Under the best of conditions, inner city churches at risk. Shrinking congregations; deteriorating neighborhoods; mainstream Protestantism is losing members to fast-growing mega-churches in the ‘burbs. The former Birkett Memorial Baptist Church in Detroit has been vacant for some time, with disastrous results, as you can see from these interior views.

The corner pulpit and radial seating are a good sign, but there is no evidence of a movable partition.

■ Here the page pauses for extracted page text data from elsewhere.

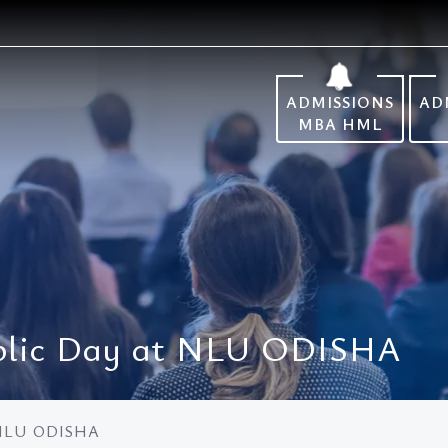
ADMISSIONS
AD
MBA HML
ublic Day at NLU ODISHA
t NLU ODISHA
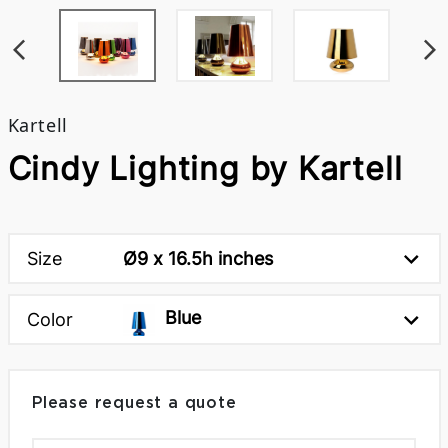
Kartell
Cindy Lighting by Kartell
Size
Ø9 x 16.5h inches
Blue
Color
Please request a quote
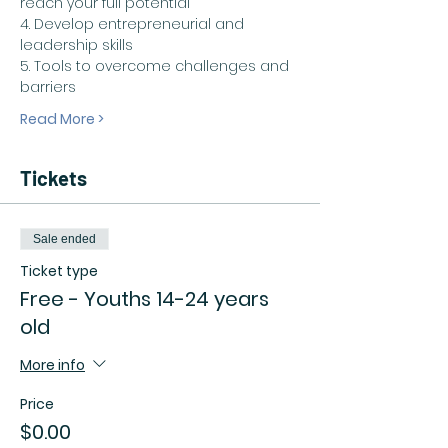
reach your full potential
4. Develop entrepreneurial and 
leadership skills
5. Tools to overcome challenges and 
barriers
Read More >
Tickets
Sale ended
Ticket type
Free - Youths 14-24 years
old
More info
Price
$0.00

Congregational Church, Patchogue, L.I., NY

The shape of this Congregational church on Long Island is so similar to a few others at various locations—most of them quite removed from Long Island—that I’m going out on a limb and attributing this to architect L. B. Valk, part of a father-son architectural team that began in Brooklyn and morphed into a California practice about the turn of the century. Examples of their work can be found in Pennsylvania, Colorado and elsewhere.

Methodists in Fresno

Each of these is identified as a Methodist church in Fresno; neither is still standing, as far as I can tell. I suspect that one was Southern, the other Northern in their denominational affiliation. The color postcard show what was obviously an A-A church: witness the hint of a rounded for on the Sunday school wing on the far left.

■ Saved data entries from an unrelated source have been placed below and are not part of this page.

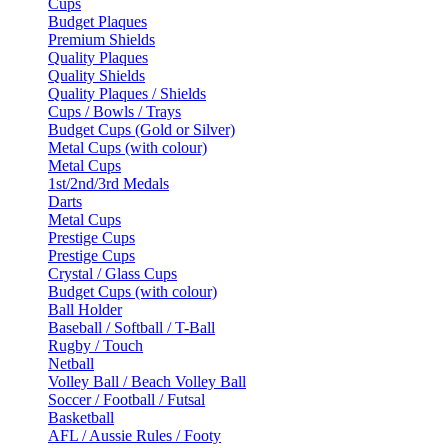
Cups
Budget Plaques
Premium Shields
Quality Plaques
Quality Shields
Quality Plaques / Shields
Cups / Bowls / Trays
Budget Cups (Gold or Silver)
Metal Cups (with colour)
Metal Cups
1st/2nd/3rd Medals
Darts
Metal Cups
Prestige Cups
Prestige Cups
Crystal / Glass Cups
Budget Cups (with colour)
Ball Holder
Baseball / Softball / T-Ball
Rugby / Touch
Netball
Volley Ball / Beach Volley Ball
Soccer / Football / Futsal
Basketball
AFL / Aussie Rules / Footy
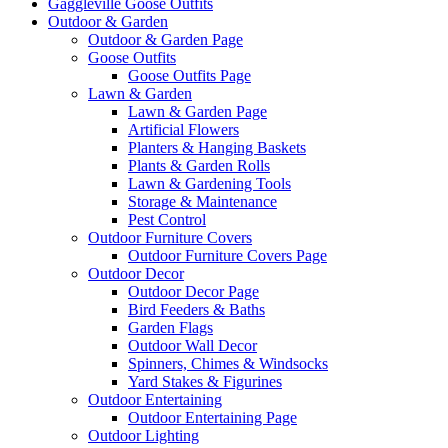
Gaggleville Goose Outfits
Outdoor & Garden
Outdoor & Garden Page
Goose Outfits
Goose Outfits Page
Lawn & Garden
Lawn & Garden Page
Artificial Flowers
Planters & Hanging Baskets
Plants & Garden Rolls
Lawn & Gardening Tools
Storage & Maintenance
Pest Control
Outdoor Furniture Covers
Outdoor Furniture Covers Page
Outdoor Decor
Outdoor Decor Page
Bird Feeders & Baths
Garden Flags
Outdoor Wall Decor
Spinners, Chimes & Windsocks
Yard Stakes & Figurines
Outdoor Entertaining
Outdoor Entertaining Page
Outdoor Lighting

Pine Street Presbyterian Church, Harrisburg, PA

Pine Street Presbyterian materialized while searching for something completely different: a photograph of #124 Pine Street, a house in Harrisburg designed by architect William Halsey Wood (another of my various interests). I found two postcards that show the 200 Block of Pine but not the 100 Block; at least they establish the character of the neighborhood, if not the house itself.

This church anchors the northwest corner of the intersection of Pine and Third streets. What you can’t see from here is the polygonal end of the church, out of sight at the far right; see the card below for another point of view. It appears to be an Akron Sunday school configuration. It’s unclear how that space might be/have been connected with the auditorium, however. The church dates from about 1892, which puts it in the A-A era.

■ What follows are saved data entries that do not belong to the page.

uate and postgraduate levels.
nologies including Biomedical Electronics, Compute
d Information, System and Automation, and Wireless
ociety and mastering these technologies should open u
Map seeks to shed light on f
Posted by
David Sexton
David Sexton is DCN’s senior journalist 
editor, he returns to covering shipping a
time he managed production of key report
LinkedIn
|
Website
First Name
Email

Interesting that the roof ridge of the Sunday school is taller than that of the auditorium.

Today’s gaggle…

This group of recent additions may be both the most diverse in style and location, but also the most questionable regarding their A-A status. Pardon me while I cast our nets widely.

First Avenue M.E., St Petersburg, FL

First Avenue M.E. church in St Petersburg is a curious mix of styles, including the Spanish Colonial. Another on-line view reveals an element at the far left (screened by the trees) that may be / have been a Sunday school wing.

Baptist Church, Saline, MI

The corner entry and book-matched facades is a giveaway. And what appears to be the Sunday school entry at the far left makes this very likely a D-1 or D-2.